--- Recorded data ---
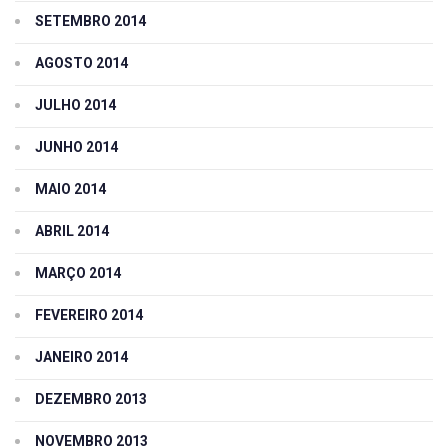
SETEMBRO 2014
AGOSTO 2014
JULHO 2014
JUNHO 2014
MAIO 2014
ABRIL 2014
MARÇO 2014
FEVEREIRO 2014
JANEIRO 2014
DEZEMBRO 2013
NOVEMBRO 2013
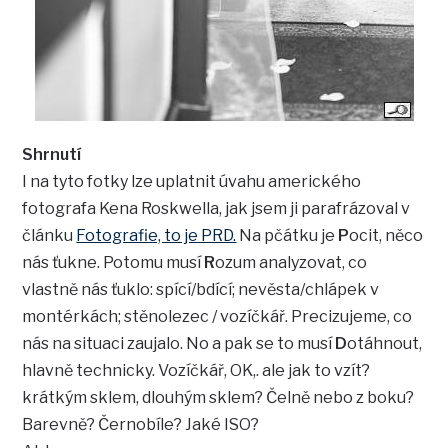
Shrnutí
I na tyto fotky lze uplatnit úvahu amerického
fotografa Kena Roskwella, jak jsem ji parafrázoval v
článku
Fotografie, to je PRD.
Na pčátku je
P
ocit, něco
nás ťukne. Potomu musí
R
ozum analyzovat, co
vlastně nás ťuklo: spící/bdící; nevěsta/chlápek v
montérkách; stěnolezec / vozíčkář. Precizujeme, co
nás na situaci zaujalo. No a pak se to musí
D
otáhnout,
hlavně technicky. Vozíčkář, OK,. ale jak to vzít?
krátkým sklem, dlouhým sklem? Čelně nebo z boku?
Barevně? Černobíle? Jaké ISO?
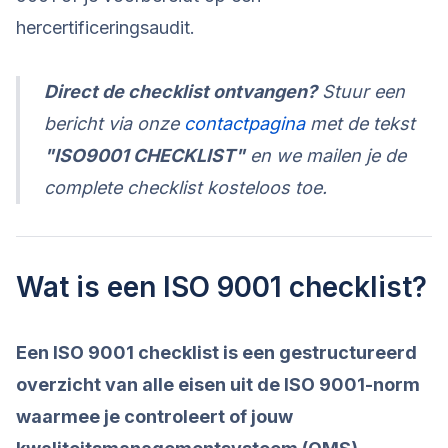
hercertificeringsaudit.
Direct de checklist ontvangen?
Stuur een
bericht via onze
contactpagina
met de tekst
"ISO9001 CHECKLIST"
en we mailen je de
complete checklist kosteloos toe.
Wat is een ISO 9001 checklist?
Een ISO 9001 checklist is een gestructureerd
overzicht van alle eisen uit de ISO 9001-norm
waarmee je controleert of jouw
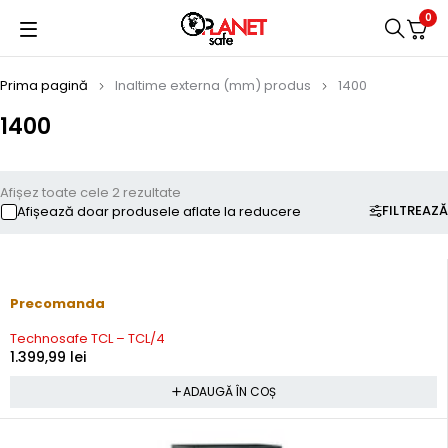
0
Prima pagină
Inaltime externa (mm) produs
1400
1400
Afișez toate cele 2 rezultate
FILTREAZĂ
Afișează doar produsele aflate la reducere
Precomanda
Technosafe TCL – TCL/4
1.399,99
lei
ADAUGĂ ÎN COȘ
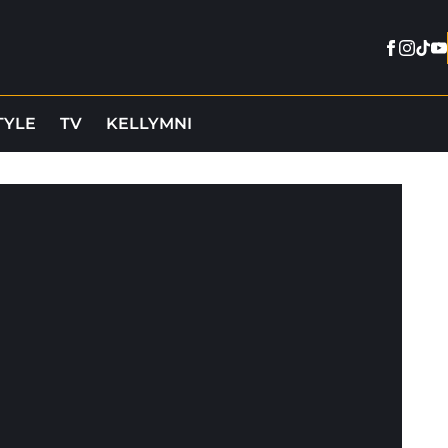
Facebo
Insta
Tikt
Y
TYLE
TV
KELLYMNI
---
▶ **What you will do**
Among the records above, find the lines where the word "musí" appears and copy them.

▶ **Answer area**
nás ťukne. Potomu musí
nás na situaci zaujalo. No a pak se to musí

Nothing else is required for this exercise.